20 April 2001
Former MAFF vet slams government

By Robert Davies, Wales correspondent (Farmers Weekly)

A FORMER Ministry of Agriculture vet has described the government's handling of the foot-and-mouth crisis as unscientific, inept and shameful.

Ken Tyrrell believes the epidemic could have been contained more quickly and the mass culling of livestock could have been avoided.

Vets visiting suspected outbreaks should have been allowed to kill animals showing clinical symptoms immediately, rather than waiting for test results, he said.

"We are all suffering from blind rage, shame and absolute horror at what has happened," Mr Tyrrell told FARMERS WEEKLY.

"It is extremely difficult to see how the ministry could have ever got themselves into this mess."

Mr Tyrrell said it appeared that MAFF vets, politicians and the National Farmers' Union had not read a report published after the 1967 epidemic.

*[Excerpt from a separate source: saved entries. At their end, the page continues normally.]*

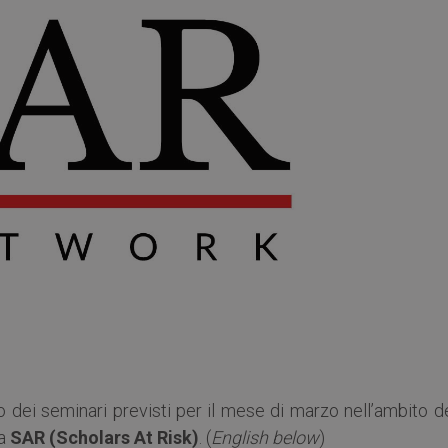
mo dei seminari previsti per il mese di marzo nell’ambito d
da
SAR (Scholars At Risk)
. (
English below
)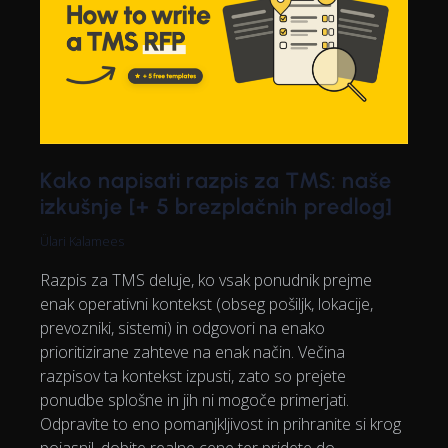
Kako napisati razpis za TMS: naše
izkušnje [+ 5 brezplačnih predlog]
Ülari Kalamees
Razpis za TMS deluje, ko vsak ponudnik prejme
enak operativni kontekst (obseg pošiljk, lokacije,
prevozniki, sistemi) in odgovori na enako
prioritizirane zahteve na enak način. Večina
razpisov ta kontekst izpusti, zato so prejete
ponudbe splošne in jih ni mogoče primerjati.
Odpravite to eno pomanjkljivost in prihranite si krog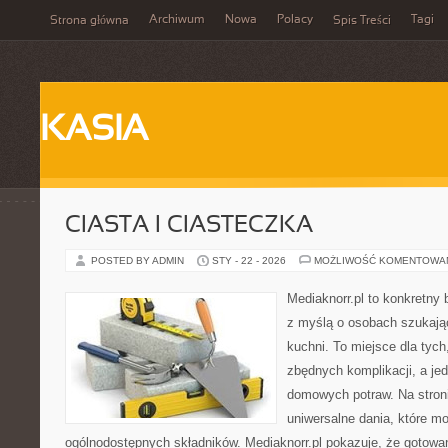
Archiwum
Nowa
Polacy
Tagi
Strona główna
Spis Treści
KASIA
CIASTA I CIASTECZKA
POSTED BY ADMIN
STY - 22 - 2026
MOŻLIWOŚĆ KOMENTOWA
Mediaknorr.pl to konkretny b
z myślą o osobach szukają
kuchni. To miejsce dla tyc
zbędnych komplikacji, a je
domowych potraw. Na stroni
uniwersalne dania, które m
ogólnodostępnych składników. Mediaknorr.pl pokazuje, że gotowa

He is highly critical of the burning of carcasses, because of the risk of spreading disease in the smoke, and because of the delay in carcass disposal.

Transporting animals that also may be incubating the disease over long distances to mass disposal sites was a very high-risk strategy, said Mr Tyrell.

The "madness" of mass-culling livestock should stop, and all available men and machines put on standby to tackle real cases within hours, he said.

"Welfare has gone out of the window.

"We have draconian movement rules being enforced without common sense, by people who have no idea what the rules are supposed to do."

Mr Tyrrell first encountered foot-and-mouth disease during an outbreak in 1953, two years after he left veterinary school.

In subsequent years, he helped tackled at least nine outbreaks and was seconded to work on the disease in Turkey for the United Nations.

During the 1967/68 epidemic he diagnosed many of the early cases in Cheshire before being based at Crewe to take charge of carcass disposals.

At the time he used a helicopter to make it easier for co-ordinators to get to infected farms quickly to check that work was being carried out correctly.